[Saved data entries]

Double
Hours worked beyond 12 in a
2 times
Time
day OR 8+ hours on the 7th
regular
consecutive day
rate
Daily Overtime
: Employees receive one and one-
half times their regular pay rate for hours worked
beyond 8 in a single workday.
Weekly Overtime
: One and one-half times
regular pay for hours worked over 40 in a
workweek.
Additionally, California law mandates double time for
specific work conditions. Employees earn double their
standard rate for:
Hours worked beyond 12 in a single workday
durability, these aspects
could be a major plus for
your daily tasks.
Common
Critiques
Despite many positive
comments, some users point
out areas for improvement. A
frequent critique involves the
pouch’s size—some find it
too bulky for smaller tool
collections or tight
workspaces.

ASSIGNMENT — The line containing "too bulky for smaller tool" marks the end. Please print exactly every line from the top of the data to it, both included, and nothing more.

WRITTEN RESPONSE —
Double
Hours worked beyond 12 in a
2 times
Time
day OR 8+ hours on the 7th
regular
consecutive day
rate
Daily Overtime
: Employees receive one and one-
half times their regular pay rate for hours worked
beyond 8 in a single workday.
Weekly Overtime
: One and one-half times
regular pay for hours worked over 40 in a
workweek.
Additionally, California law mandates double time for
specific work conditions. Employees earn double their
standard rate for:
Hours worked beyond 12 in a single workday
durability, these aspects
could be a major plus for
your daily tasks.
Common
Critiques
Despite many positive
comments, some users point
out areas for improvement. A
frequent critique involves the
pouch’s size—some find it
too bulky for smaller tool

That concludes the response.